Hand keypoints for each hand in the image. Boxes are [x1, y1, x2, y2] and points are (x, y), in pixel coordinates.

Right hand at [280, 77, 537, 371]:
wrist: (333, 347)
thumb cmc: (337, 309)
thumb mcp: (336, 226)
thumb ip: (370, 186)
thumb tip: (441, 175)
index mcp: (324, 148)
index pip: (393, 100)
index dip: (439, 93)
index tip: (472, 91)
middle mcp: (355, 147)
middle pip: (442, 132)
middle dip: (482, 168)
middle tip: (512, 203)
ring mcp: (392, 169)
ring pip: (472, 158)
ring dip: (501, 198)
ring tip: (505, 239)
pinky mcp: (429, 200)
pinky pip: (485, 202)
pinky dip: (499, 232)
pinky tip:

____

● PROBLEM STATEMENT
What the answer needs is every line from the data above with "index" in it.

● ANSWER SECTION
index mcp: (324, 148)
index pip: (393, 100)
index dip: (439, 93)
index tip: (472, 91)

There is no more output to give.